In the movie, Dion describes her first symptoms of SPS as voice spasms and her voice going up, leaving her unable to sing. The singer speaks of the darkest period when she had difficulty walking and was losing balance, along with experiencing a lot of pain.

The symptoms of SPS can include the following, according to the Stiff Person Syndrome Research Foundation:

  • Muscle rigidity, stiffness, and painful spasms in muscles of the trunk, including the back and limbs.
  • Changes to posture, such as exaggerated sway back posture or a hunched posture in the upper spine.
  • The stiffness, along with rigidity, can contribute to an unsteady gait. This may cause difficulty walking.
  • Significant emotional depression and anxiety due to living with physical symptoms.
  • More rare symptoms like shortness of breath or a sense of requiring more work to breathe, as well as spasms of the face or a change in appetite.
Celine Dion's Stiff-Person Syndrome Is Worsening
Image by Tinseltown via Shutterstock

How is stiff person syndrome treated?

The documentary shows Dion working with her sports medicine therapist and multiple bottles of pills but doesn’t go too deep into the details of the treatments she receives.

Dalakas says there are two types of treatments for SPS. Antispasmodics are used to manage symptoms as they provide immediate effect, while immunotherapies change the course of the disease.

Dalakas conducted a study evaluating the effectiveness of intravenous immunoglobulin, which he says is the most effective therapy for SPS. It was found to help 80% of the patients and is usually the first treatment given.

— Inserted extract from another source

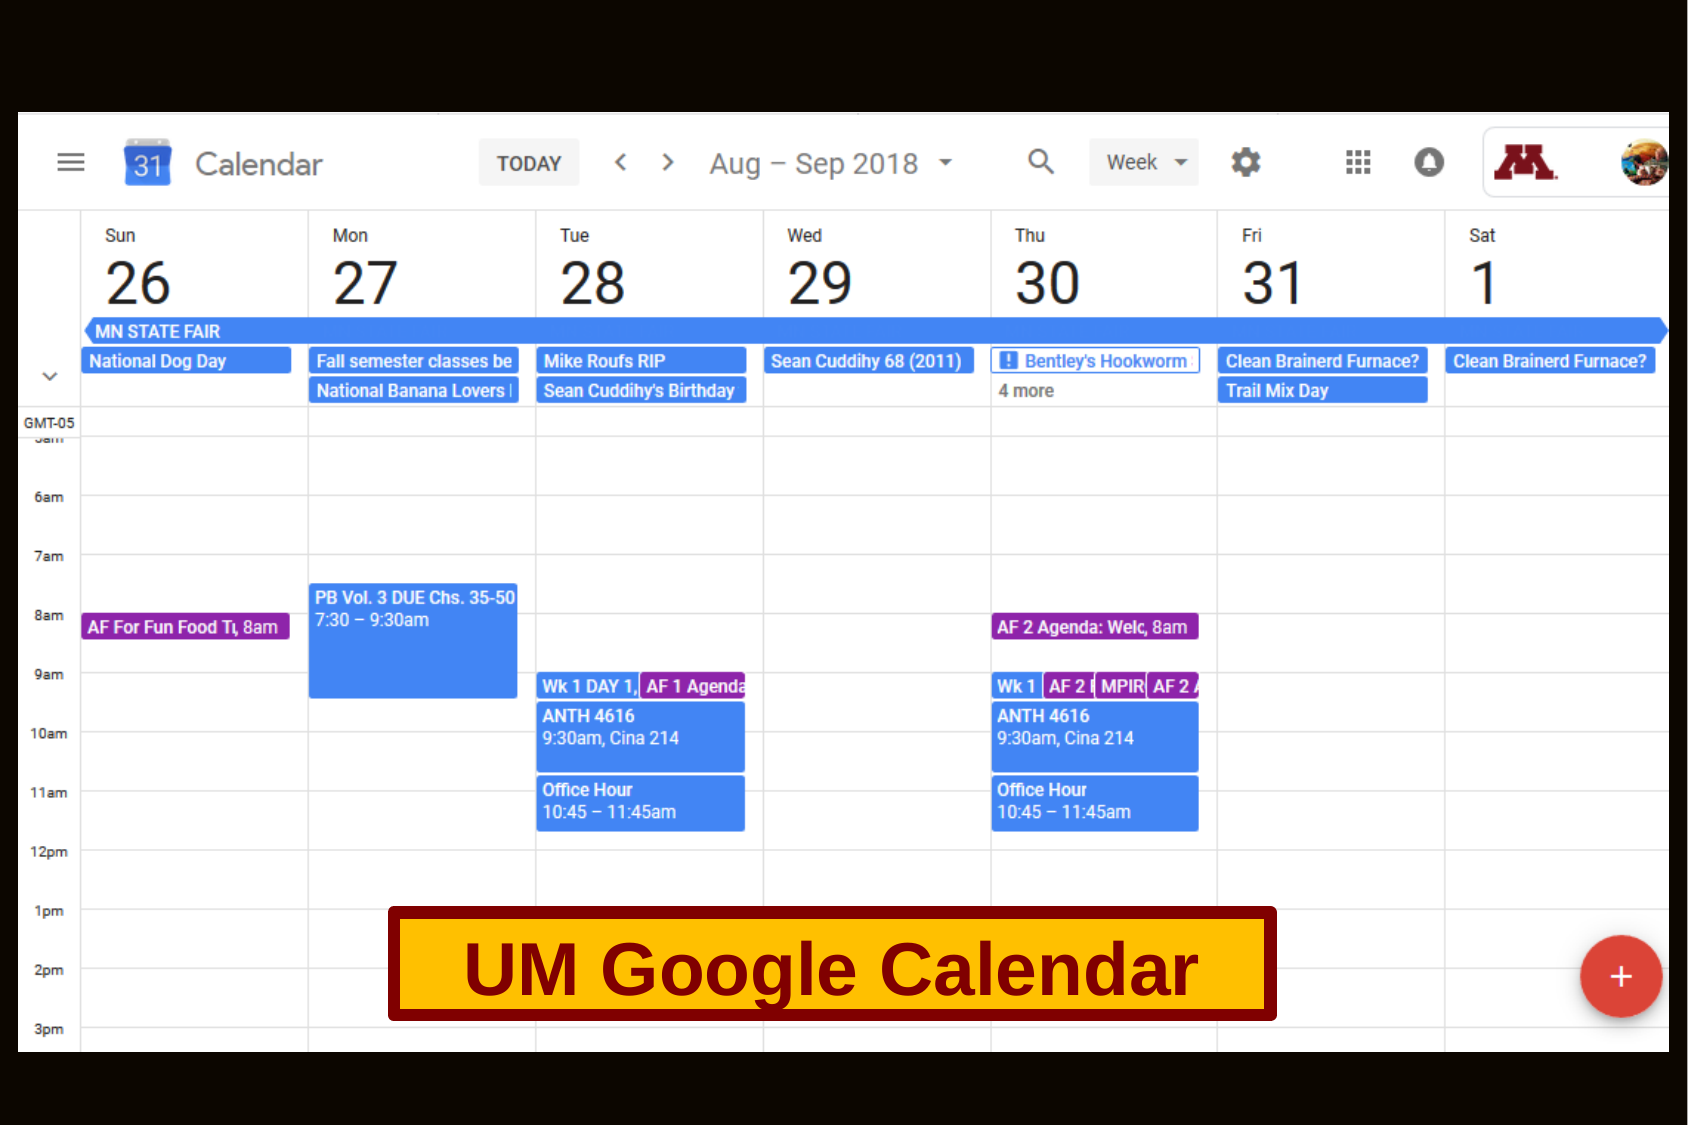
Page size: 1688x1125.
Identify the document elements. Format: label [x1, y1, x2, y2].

picture [18, 112, 1669, 1053]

If its benefits decline or are insufficient, patients may be prescribed the anti-B cell agent Rituximab, which is effective in nearly 40% of the patients.

Taylor says endurance is the most important thing she learned from Dion, who spent decades performing around the world and had suffered physically for 17 years at the beginning of filming.


Taylor tells Healthnews, "And yet, here she is today — still focused, still determined, funny, and, most of all, aspirational. I have no doubt Celine will use her talents — and her life's hardest lessons — to help others and help herself."

The movie leaves little doubt that we will see Dion performing on the largest stages again.

Dion says in the documentary, “If I can’t walk, I will crawl. But I won’t stop.”